**YOUR OBJECTIVE:** Set down, exactly and in full, the line holding "wrist: (310, 409)" and all the lines after it until the listing ends, and nothing else.

[MATERIAL FOR THE TASK — start]

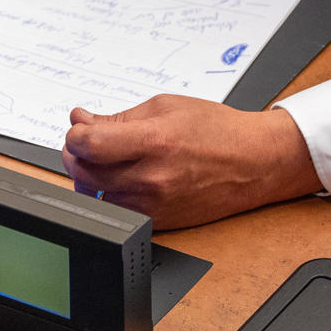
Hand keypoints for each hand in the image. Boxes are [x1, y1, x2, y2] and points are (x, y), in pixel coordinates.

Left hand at [60, 96, 320, 228]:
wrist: (255, 163)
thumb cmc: (217, 130)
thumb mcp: (165, 107)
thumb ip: (118, 118)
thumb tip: (81, 121)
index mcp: (153, 143)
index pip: (88, 145)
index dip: (75, 135)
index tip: (80, 128)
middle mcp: (152, 179)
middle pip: (84, 173)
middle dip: (76, 155)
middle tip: (87, 141)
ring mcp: (155, 206)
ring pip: (97, 196)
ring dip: (91, 176)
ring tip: (106, 158)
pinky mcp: (160, 223)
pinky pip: (118, 210)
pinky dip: (111, 194)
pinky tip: (123, 177)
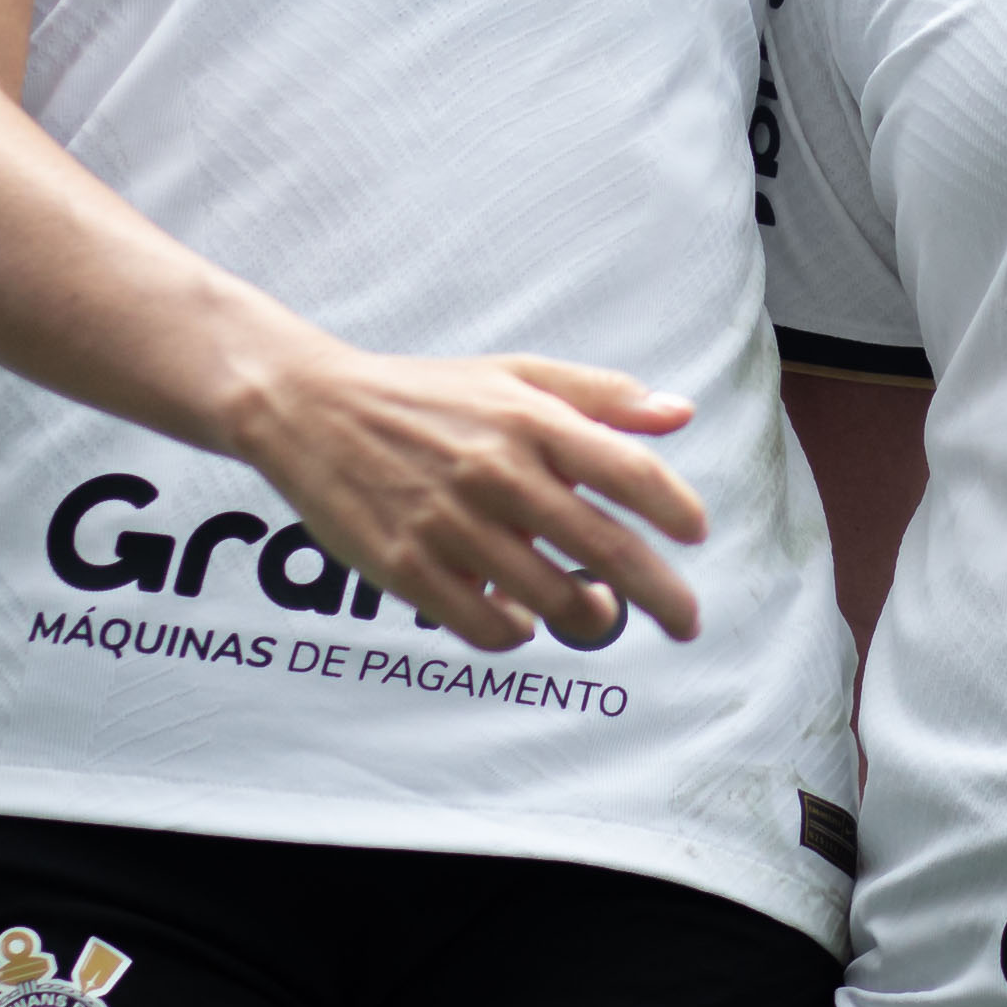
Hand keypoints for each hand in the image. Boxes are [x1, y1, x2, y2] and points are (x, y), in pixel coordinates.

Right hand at [231, 345, 711, 649]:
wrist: (310, 409)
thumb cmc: (425, 395)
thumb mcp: (514, 374)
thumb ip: (600, 396)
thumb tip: (680, 413)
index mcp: (529, 420)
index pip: (630, 471)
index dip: (676, 508)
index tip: (696, 534)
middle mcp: (497, 473)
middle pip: (608, 551)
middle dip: (663, 597)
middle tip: (686, 621)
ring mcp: (451, 525)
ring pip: (554, 599)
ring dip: (590, 618)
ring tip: (596, 612)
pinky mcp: (408, 568)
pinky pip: (488, 627)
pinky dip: (518, 633)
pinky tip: (522, 620)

[MATERIAL FOR THE TASK — finish]

**RESULT FOR THIS TASK:**
wrist: (310, 409)
thumb cmc: (425, 395)
thumb mcp: (514, 374)
thumb ip: (600, 396)
thumb tip: (680, 413)
index mcp: (529, 420)
index pip: (630, 471)
index dip: (676, 508)
index tip: (696, 534)
middle mcp: (497, 473)
middle pip: (608, 551)
middle dip: (663, 597)
middle tip: (686, 621)
ring mcp: (451, 525)
ring pip: (554, 599)
ring dip: (590, 618)
ring tip: (596, 612)
pinky mcp: (408, 568)
pinky pip: (488, 627)
pinky dip: (518, 633)
pinky tip: (522, 620)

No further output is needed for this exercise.